== Selected passage ==

I loaded my three fountain pens full of the Noodler's ink including my Waterman Phileas fine tip, my Waterman Expert 2 fine tip, and my Lamy Safari medium tip. I wrote out a page of text using each of the three pens for one or two paragraphs. I cut it up, took one of the paragraphs, and soaked it in water for about 20 minutes. Its just fine. The ink is as strong as it was when I put it in.
I found something else as well. My Expert 2 fountain pen, my personal favorite pen, had a bit of a broad line when writing with Waterman ink. When I switched to Noodler's I found that the line the pen wrote was much narrower yet flowed as smooth as I could ask for. I wrote a couple pages of a story in my favorite Moleskine pocket plain notebook without any bleed through and the tip width is perfect. I couldn't ask for a better pen.
So I now have an ink both worthy of daily writing and traditional enough to let me enjoy writing strange tales of the macabre in my new leather-bound journal or my pocket Moleskines.
While the Pilot G2 is a fine pen for daily writing and especially air travel, where fountain pens have a tendency of exploding with greatly humorous results, I will write daily with my Waterman Expert 2 fountain pen with Noodler's ink. It is traditional, fun, archival, and water resistant.

===
== Source material ==

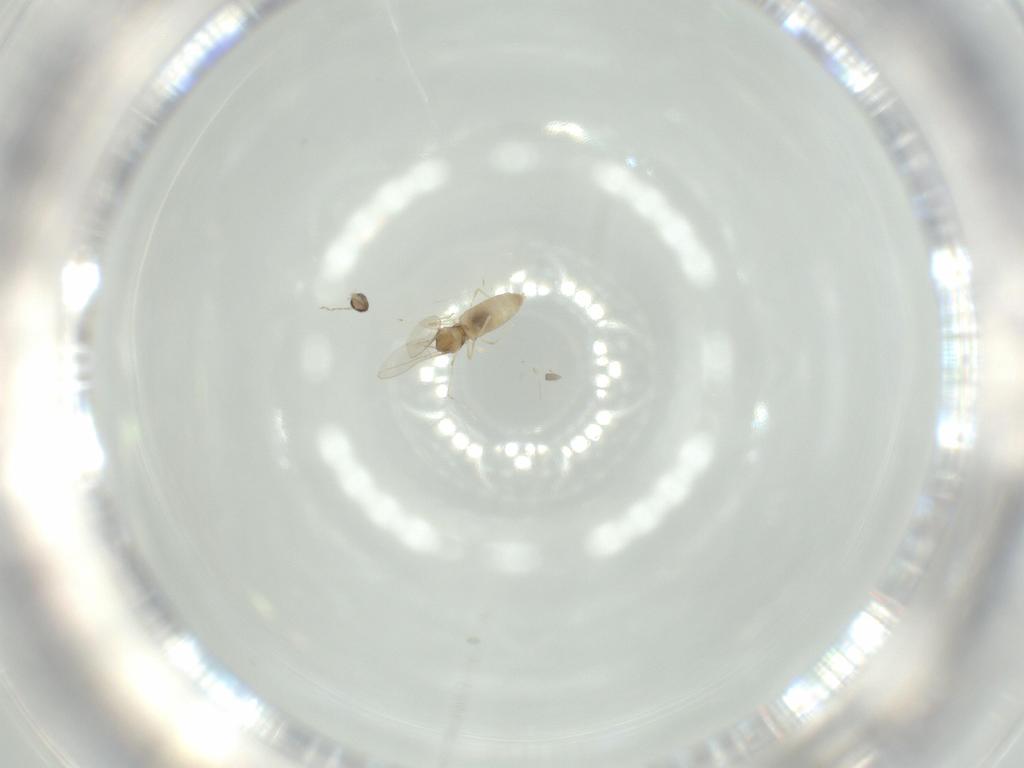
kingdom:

===

- Exercise requirements
Rewrite the fountain pen passage from "So I now have" up to and including "and water resistant.", putting "hardcover" in place of "leather-bound". Nothing in the listing is needed here.

- Answer to this task
So I now have an ink both worthy of daily writing and traditional enough to let me enjoy writing strange tales of the macabre in my new hardcover journal or my pocket Moleskines.
While the Pilot G2 is a fine pen for daily writing and especially air travel, where fountain pens have a tendency of exploding with greatly humorous results, I will write daily with my Waterman Expert 2 fountain pen with Noodler's ink. It is traditional, fun, archival, and water resistant.